◆ YOUR INSTRUCTIONS
Rewrite the listing below with "gap" in place of each "difference", keeping everything else the same. Omit the pictures.

^^^^

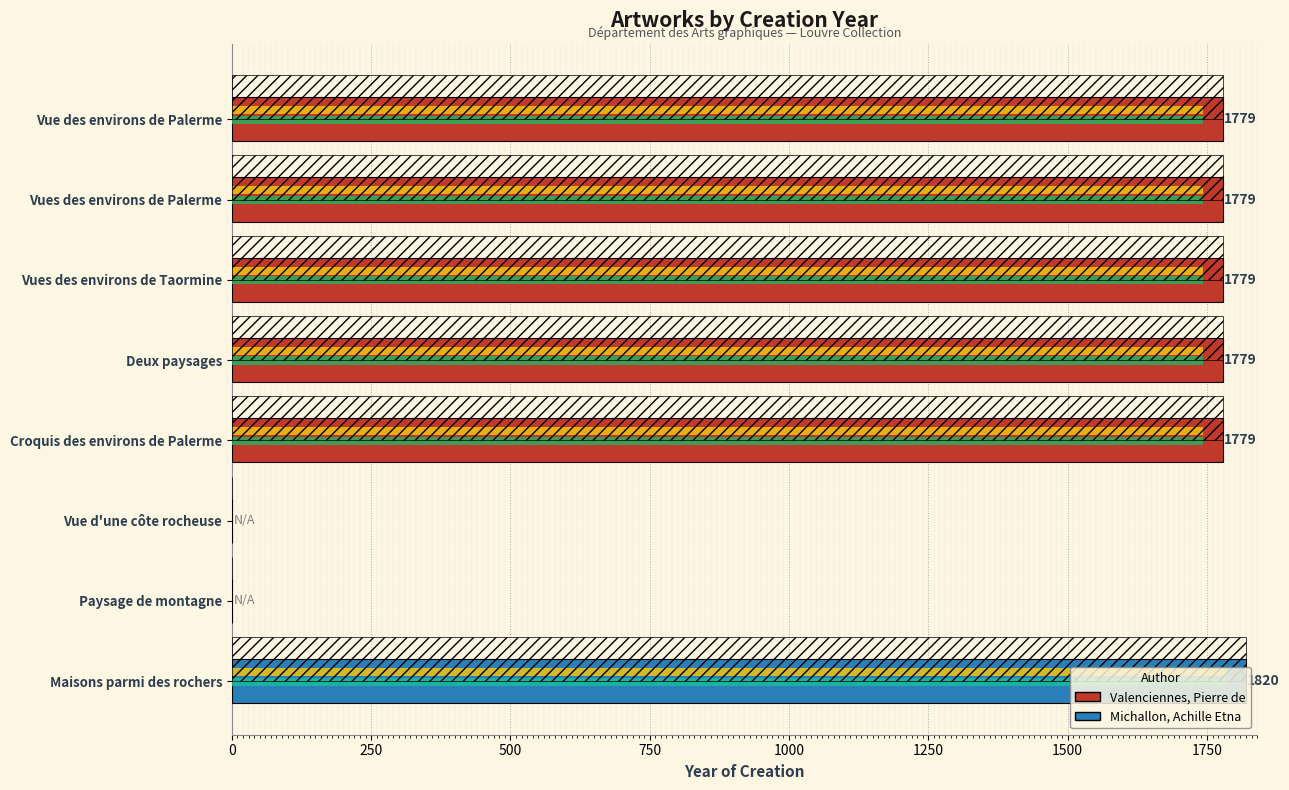

Approximately how many times larger is the value at Vue des environs de Palerme compared to Deux paysages?

1.0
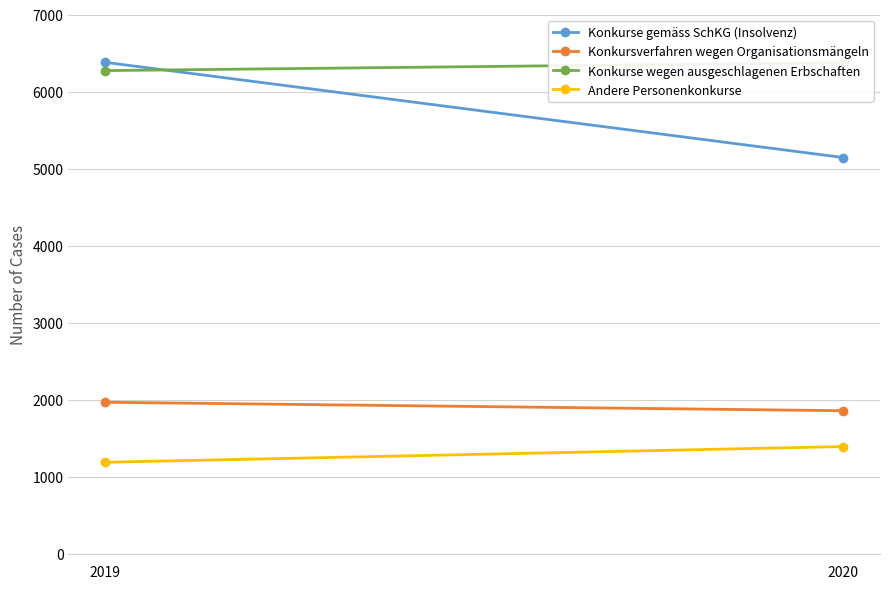

What is the difference between the highest and lowest values at 2019?

5190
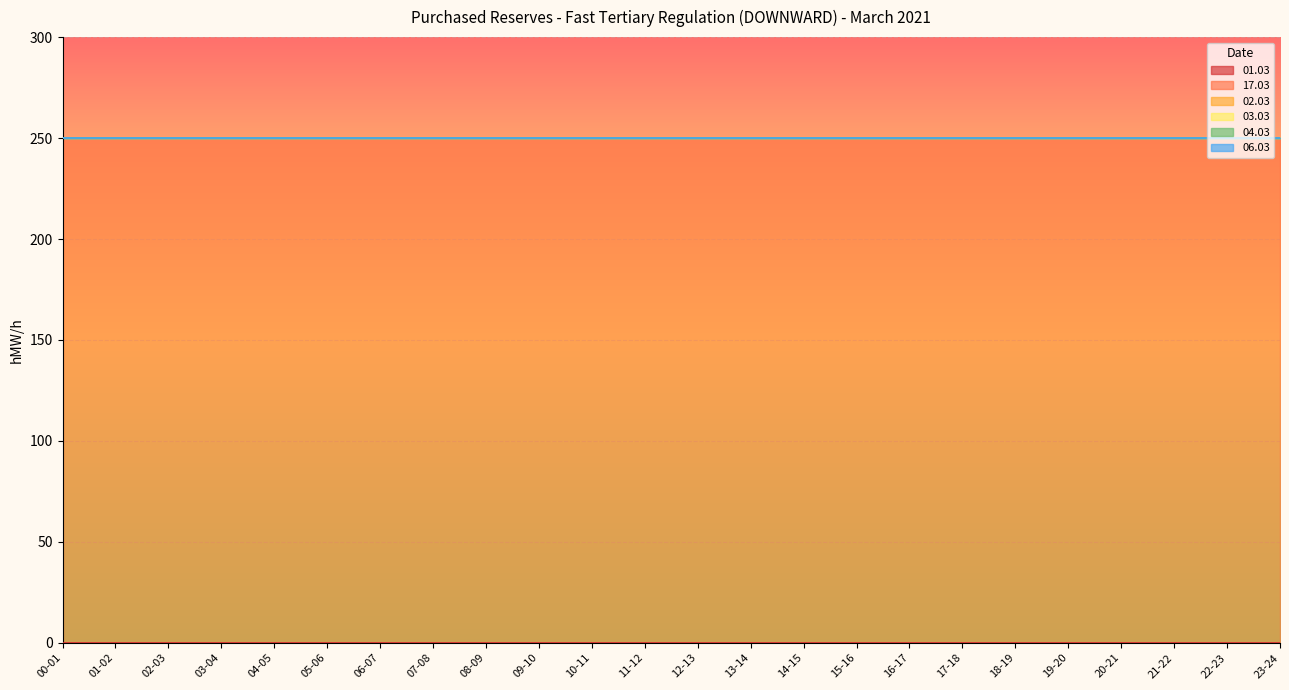

What is the difference between the highest and lowest values at 06-07?

250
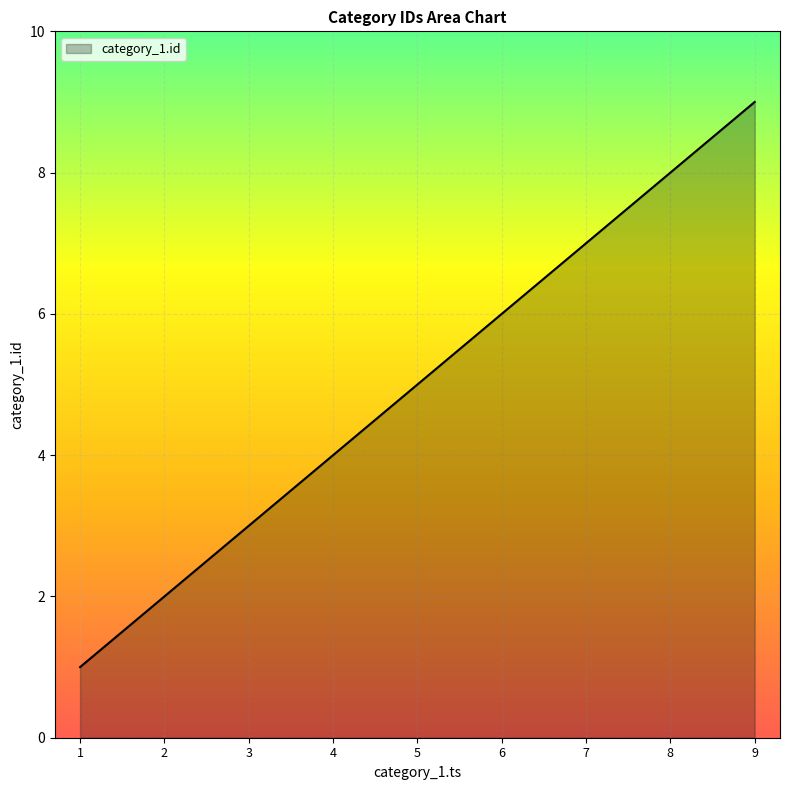

What is the change in value from 1 to 4?

+3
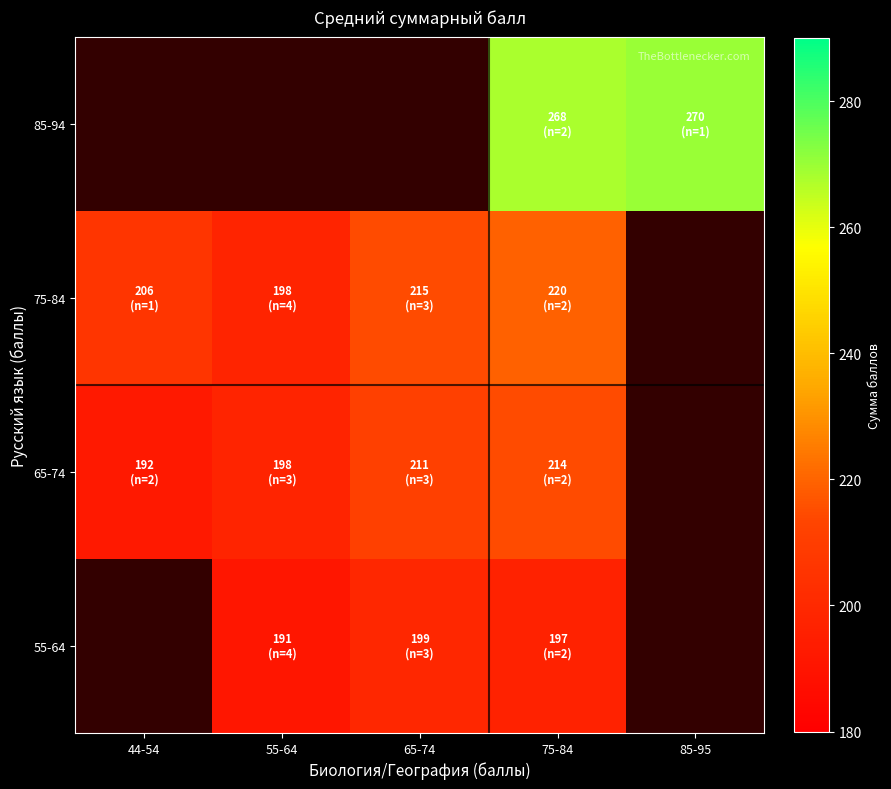

How many data points in 75-84 are above 214?

2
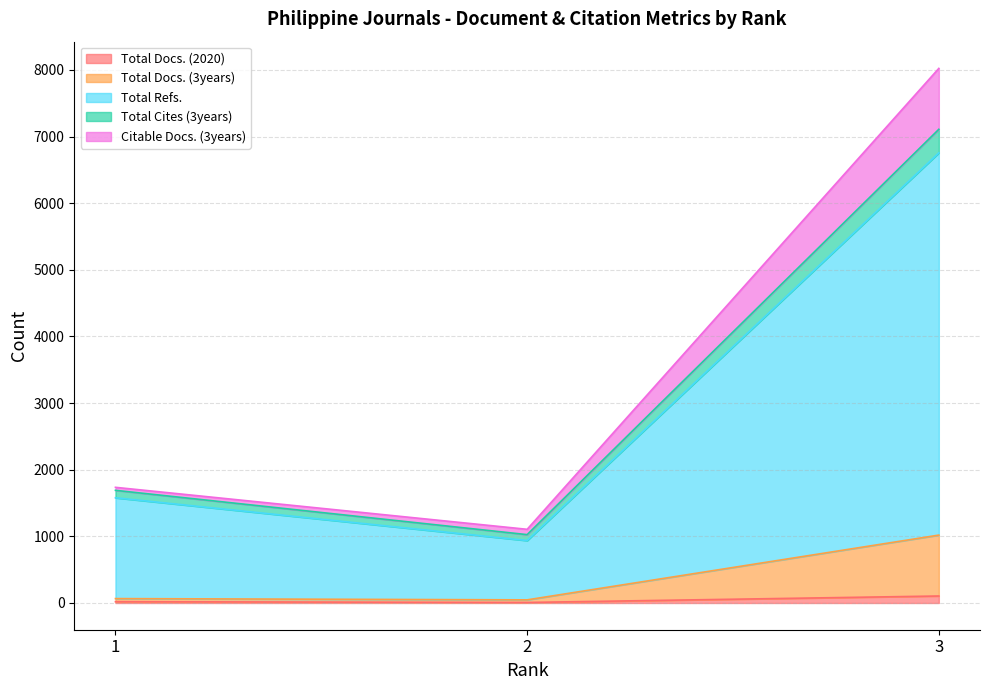

What is the difference between the maximum and second lowest values in the Total Docs. (3years) series?

953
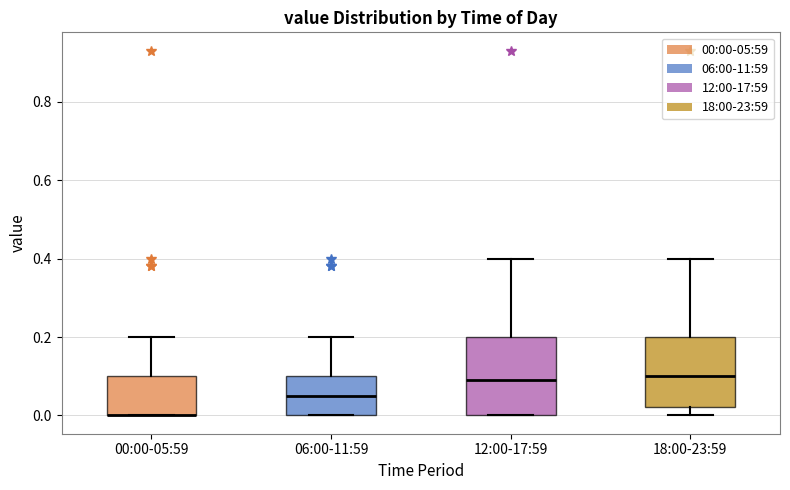

Reading left to right, read every box against the y-axis: the position of its median line, the range the box covers, and the ends of its whiskers. The values are not printed on the chart, so give them approximately, as read against the axis.

00:00-05:59: median 0.00 (drawn on the box's lower edge), box 0.00 to 0.10, whiskers 0.00 to 0.20
06:00-11:59: median 0.06, box 0.00 to 0.10, whiskers 0.00 to 0.20
12:00-17:59: median 0.10, box 0.00 to 0.20, whiskers 0.00 to 0.40
18:00-23:59: median 0.10, box 0.02 to 0.20, whiskers 0.00 to 0.40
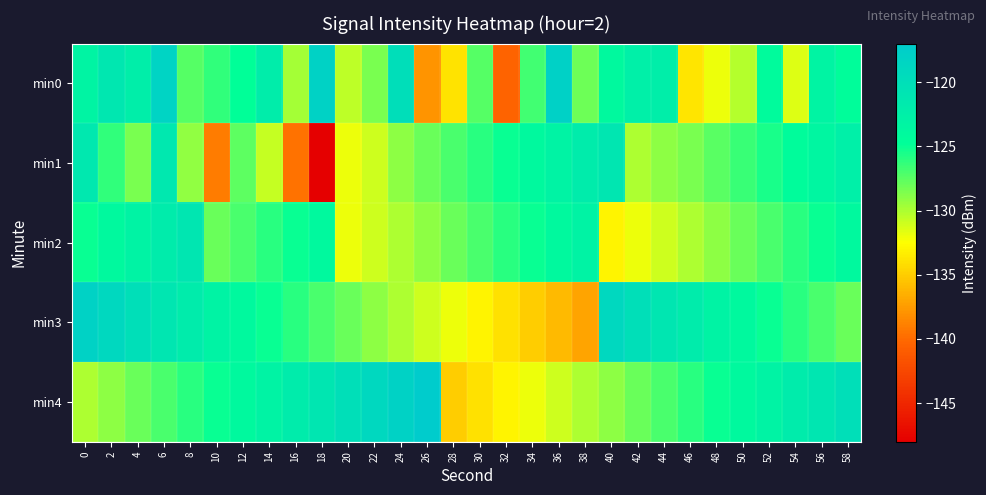

How many data points does each series have?

30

^^^^

◆ TASK ANSWER
Approximately how many times larger is the value at Vue des environs de Palerme compared to Deux paysages?

1.0

What is the gap between the highest and lowest values at 2019?

5190

What is the gap between the highest and lowest values at 06-07?

250

What is the change in value from 1 to 4?

+3

How many data points in 75-84 are above 214?

2

What is the gap between the maximum and second lowest values in the Total Docs. (3years) series?

953

Reading left to right, read every box against the y-axis: the position of its median line, the range the box covers, and the ends of its whiskers. The values are not printed on the chart, so give them approximately, as read against the axis.

00:00-05:59: median 0.00 (drawn on the box's lower edge), box 0.00 to 0.10, whiskers 0.00 to 0.20
06:00-11:59: median 0.06, box 0.00 to 0.10, whiskers 0.00 to 0.20
12:00-17:59: median 0.10, box 0.00 to 0.20, whiskers 0.00 to 0.40
18:00-23:59: median 0.10, box 0.02 to 0.20, whiskers 0.00 to 0.40

How many data points does each series have?

30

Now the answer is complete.